Такой боярин может пригласить достойную себе партнершу, вдову гетмана Богдана, даму лет за пятьдесят, из коих половину любила скрывать. Она продолжала танцевать, хотя предпочитала играть в карты.
Сандулаки, Сандул Феодосиев, член Верховного Совета, танцует с женой боярина Короя.
Более своеобразна пятая пара: армянин Худобашев и гречанка Калипсо. Очевидно, в действительности, их на такой бал не пригласили бы. Худобашев был начальником почты в Одессе, но в пьяном виде сразился на улице с …козлом, за что был переведен в Кишинев.
Более интересна Калипсо.
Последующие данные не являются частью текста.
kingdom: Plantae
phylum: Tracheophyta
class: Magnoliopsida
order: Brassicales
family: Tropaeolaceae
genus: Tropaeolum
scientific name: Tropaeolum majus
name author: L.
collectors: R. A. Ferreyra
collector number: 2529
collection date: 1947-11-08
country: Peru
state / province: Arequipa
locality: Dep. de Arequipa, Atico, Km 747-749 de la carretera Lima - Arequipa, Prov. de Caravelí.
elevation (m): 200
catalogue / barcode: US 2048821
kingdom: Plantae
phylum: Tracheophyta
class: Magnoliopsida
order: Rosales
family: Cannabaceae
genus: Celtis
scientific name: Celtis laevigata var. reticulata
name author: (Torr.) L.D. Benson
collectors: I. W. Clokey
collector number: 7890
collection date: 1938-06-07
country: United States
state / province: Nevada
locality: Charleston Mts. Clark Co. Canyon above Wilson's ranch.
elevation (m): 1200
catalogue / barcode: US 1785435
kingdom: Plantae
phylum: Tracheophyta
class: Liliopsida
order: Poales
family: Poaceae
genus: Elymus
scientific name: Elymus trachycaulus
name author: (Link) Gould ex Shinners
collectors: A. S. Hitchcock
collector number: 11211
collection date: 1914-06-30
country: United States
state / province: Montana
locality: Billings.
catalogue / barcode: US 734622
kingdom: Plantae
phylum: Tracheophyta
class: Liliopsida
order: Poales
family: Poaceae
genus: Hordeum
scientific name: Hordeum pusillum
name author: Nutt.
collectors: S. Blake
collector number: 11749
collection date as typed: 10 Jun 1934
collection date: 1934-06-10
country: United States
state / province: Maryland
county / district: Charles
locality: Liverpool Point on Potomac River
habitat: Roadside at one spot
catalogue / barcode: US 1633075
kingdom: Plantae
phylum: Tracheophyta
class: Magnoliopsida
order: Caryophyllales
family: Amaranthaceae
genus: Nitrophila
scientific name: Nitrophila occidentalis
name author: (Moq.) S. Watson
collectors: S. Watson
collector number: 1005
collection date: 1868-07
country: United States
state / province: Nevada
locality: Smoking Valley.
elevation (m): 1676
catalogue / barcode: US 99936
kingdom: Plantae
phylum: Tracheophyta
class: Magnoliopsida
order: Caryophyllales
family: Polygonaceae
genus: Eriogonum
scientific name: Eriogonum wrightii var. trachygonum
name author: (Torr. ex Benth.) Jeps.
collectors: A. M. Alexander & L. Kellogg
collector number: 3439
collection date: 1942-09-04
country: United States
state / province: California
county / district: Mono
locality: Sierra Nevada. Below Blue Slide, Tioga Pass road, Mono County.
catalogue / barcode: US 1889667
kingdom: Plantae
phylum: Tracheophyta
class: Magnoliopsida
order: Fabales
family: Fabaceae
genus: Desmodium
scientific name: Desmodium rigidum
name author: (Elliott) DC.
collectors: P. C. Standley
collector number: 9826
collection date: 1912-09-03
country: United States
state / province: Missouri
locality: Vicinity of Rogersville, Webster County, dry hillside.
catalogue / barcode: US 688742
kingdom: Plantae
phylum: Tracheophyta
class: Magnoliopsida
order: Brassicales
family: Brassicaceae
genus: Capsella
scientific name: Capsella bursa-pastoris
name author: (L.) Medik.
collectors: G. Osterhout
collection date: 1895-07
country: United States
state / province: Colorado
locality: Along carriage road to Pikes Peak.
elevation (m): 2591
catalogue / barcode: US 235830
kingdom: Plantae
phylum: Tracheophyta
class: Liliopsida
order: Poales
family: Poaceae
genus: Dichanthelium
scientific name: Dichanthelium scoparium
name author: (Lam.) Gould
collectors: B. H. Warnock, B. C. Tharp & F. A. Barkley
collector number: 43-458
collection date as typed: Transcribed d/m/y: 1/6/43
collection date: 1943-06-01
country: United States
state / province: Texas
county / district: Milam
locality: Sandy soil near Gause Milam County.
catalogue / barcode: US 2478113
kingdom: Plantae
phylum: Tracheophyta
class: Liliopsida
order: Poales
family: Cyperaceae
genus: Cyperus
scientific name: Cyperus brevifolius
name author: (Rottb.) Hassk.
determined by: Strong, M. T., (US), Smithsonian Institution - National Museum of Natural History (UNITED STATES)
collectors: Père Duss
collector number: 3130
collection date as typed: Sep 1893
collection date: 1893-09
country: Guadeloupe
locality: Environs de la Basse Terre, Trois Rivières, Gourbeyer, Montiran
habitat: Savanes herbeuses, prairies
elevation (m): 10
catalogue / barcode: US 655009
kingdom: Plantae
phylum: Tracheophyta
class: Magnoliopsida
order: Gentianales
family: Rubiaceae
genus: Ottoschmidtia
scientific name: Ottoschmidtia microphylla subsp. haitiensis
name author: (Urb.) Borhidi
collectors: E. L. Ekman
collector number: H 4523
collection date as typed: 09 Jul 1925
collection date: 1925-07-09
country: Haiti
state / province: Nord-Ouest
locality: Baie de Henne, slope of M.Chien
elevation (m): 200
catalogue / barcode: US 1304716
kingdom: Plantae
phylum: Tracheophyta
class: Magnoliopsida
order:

По описанию Липранди, она не была красива, но все же Пушкин не сопоставил бы ее никогда со смешным уродом Худобашевым, над которым поэт часто издевался. Молоденькая гречанка имела особое обаяние для Пушкина, т.е. слыла любовницей Байрона, сражавшегося тогда за Грецию.
Ты рождена воспламенять
Воображение поэтов…
– обращался к ней Пушкин, или –
Гречанка, я люблю тебя!
[Далее] следуют Тодорашко Крупенский с «Еврейкой». Это прозвание носила Мария Егоровна Эйхфельдт, ввиду воображаемого сходства с Ревеккой, героиней «Айвенго» Вальтера Скотта. Она была молдаванкой, дочерью боярина Милло, вышедшей замуж за немца Эйхфельдта. Среди поклонников ее был Пушкин и Крупенский.
![](https://ic.pics.livejournal.com/sergey_v_fomin/72076302/5371612/5371612_600.jpg)
Лист без текста с пятью пушкинскими портретами «кишиневских красавиц»: М.Е. Эйхфельдт (вверху), «Аники Сандулаки» (под ней) и П.Е. Варфоломей, М.З Ралли и Е.З. Стамо (внизу слева направо). 1820-1823 гг. Определение Г.Ф. Богача («Быстрый карандаш поэта» // «Знамя коммунизма». Ангарск. 1985. 6 июня; «Кишиневские красавицы» // «Независимая Молдова». Кишинев. 1992. 30 января).
Наконец важно выступает местный поэт и кавалер Костакий Стамати вместе с сестрой Катакази, Тарсицей. Офицер Лугинин пишет, что встречал Пушкина у Стамати, а Тарсице Катакази поэт посвятил следующие стихи:
Ты умна, велеречива,
Кишиневская Жанлис,
Ты бела, жирна, шутлива,
Пучеокая Тарсис.
Не хочу судить я строго,
Но к тебе не льнет душа –
Так послушай, ради Бога,
Будь глупа, да хороша.
Г.Г. Безвиконный «“Жок” на балах в дни Пушкина» // «Наша Речь». № 5202. Кишинев. 1937. 8 февраля.